- _PAGE TEXT_
First, Petr Triska and his advisor, Luisa Pereira, authored an article in Nature’s Scientific Reports on the differences in selection signatures between human populations. By investigating the diversity in 104 nuclear-coded mitochondrial proteins from a worldwide sample of 1,092 individuals, the study showed a significantly lower amount of pathogenic mutations in Europeans when compared with Africans and Asians. The members of the research team link these differences to African and Asian populations expanding mainly during the middle Holocene, around 5,000 years ago, while European expansion occurred earlier in the post-glacial period, at 11,000 years ago. These large-scale studies of genetic diversity across population groups are important to EUROTAST to establish a context for explaining functional genetic diversity between African and non-African descendents.
Members of EUROTAST including Matthew Collins, Tom Gilbert, and Jessica Hendy have established a direct method of identifying milk consumption in skeletal remains, also published in Nature’s Scientific Reports.To test their hypothesis regarding the presence of milk proteins, the team of researchers tested the teeth from the burials found across Europe with those of Central West Africans buried on the island of St. Helena. These Central West Africans originated from a region known for very low or no milk consumption. The new method also allowed them to distinguish between cattle, sheep and goat dairy product consumption. The ability to identify milk consumption directly in skeletal remains, instead of from remains left in artifacts such as pottery, allows archaeologists to understand cultural, social, and environmental factors influencing food consumption in the past, and how drinking milk may have impacted on human genetics http://www.nature.com/srep/2014/141127/srep07104/full/srep07104.html
Finally, Hákon Jónsson and his advisor Ludovic Orlando have applied the computational methods that they have developed during the EUROTAST project aimed at analysing genomic data in a temporal context, to an alternate study system – the equids. Specifically, by tracing the demographic expansion and collapses using DNA from horses, asses, zebras, and the extinct quagga zebra, they showcase how the methods developed in EUROTAST have wide reaching impacts. In this study, they found a complex history for the whole lineage, with the earliest divergence occurring in North America some 4-4.5 million years ago and a dispersion to the Old World some 0.6-2.4 million years later. The lineage then radiated into the diversity of species that we know today, which are all adapted to a range of ecological niches. In addition they found multiple cases where different equine species reproduced with each others and dynamic population size changes following major climate changes.
The ability to reconstruct differences in genetic variation across time and geographic distance can be directly related to EUROTAST research in the attempt to understand the dynamic history of human migration across the globe.

- _RECORDS SUPPLIED_

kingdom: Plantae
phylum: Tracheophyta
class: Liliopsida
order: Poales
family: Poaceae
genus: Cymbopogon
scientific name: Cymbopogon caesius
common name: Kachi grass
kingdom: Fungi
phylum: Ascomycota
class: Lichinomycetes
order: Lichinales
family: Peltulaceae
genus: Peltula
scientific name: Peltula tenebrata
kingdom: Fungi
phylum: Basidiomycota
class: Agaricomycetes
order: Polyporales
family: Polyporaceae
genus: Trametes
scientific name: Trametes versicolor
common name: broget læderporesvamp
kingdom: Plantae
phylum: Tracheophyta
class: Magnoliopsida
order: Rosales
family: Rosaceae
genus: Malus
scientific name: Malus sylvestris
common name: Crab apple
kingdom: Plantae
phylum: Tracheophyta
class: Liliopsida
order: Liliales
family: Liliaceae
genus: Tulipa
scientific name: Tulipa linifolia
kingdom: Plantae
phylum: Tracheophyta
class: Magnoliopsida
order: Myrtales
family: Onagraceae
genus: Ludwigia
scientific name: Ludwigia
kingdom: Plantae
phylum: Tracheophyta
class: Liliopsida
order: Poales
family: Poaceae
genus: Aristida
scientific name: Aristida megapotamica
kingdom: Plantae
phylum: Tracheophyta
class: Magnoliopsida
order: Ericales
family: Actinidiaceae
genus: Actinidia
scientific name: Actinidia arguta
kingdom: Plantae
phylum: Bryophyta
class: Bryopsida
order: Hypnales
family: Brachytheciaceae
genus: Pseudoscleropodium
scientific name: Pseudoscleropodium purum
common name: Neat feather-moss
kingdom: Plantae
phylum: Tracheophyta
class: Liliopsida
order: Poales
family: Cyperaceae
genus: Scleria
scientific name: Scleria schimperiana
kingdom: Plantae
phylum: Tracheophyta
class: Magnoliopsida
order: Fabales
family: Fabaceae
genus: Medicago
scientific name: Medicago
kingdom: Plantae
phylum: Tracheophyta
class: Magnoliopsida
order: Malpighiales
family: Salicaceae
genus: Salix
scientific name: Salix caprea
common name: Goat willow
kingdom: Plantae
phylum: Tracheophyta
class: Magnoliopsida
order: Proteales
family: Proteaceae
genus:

- _HOW TO COMPLETE THIS TASK_
In the EUROTAST research summary, how many individuals were in the worldwide sample used to study diversity in 104 nuclear-coded mitochondrial proteins?

- _ANSWER AREA_
1,092 individuals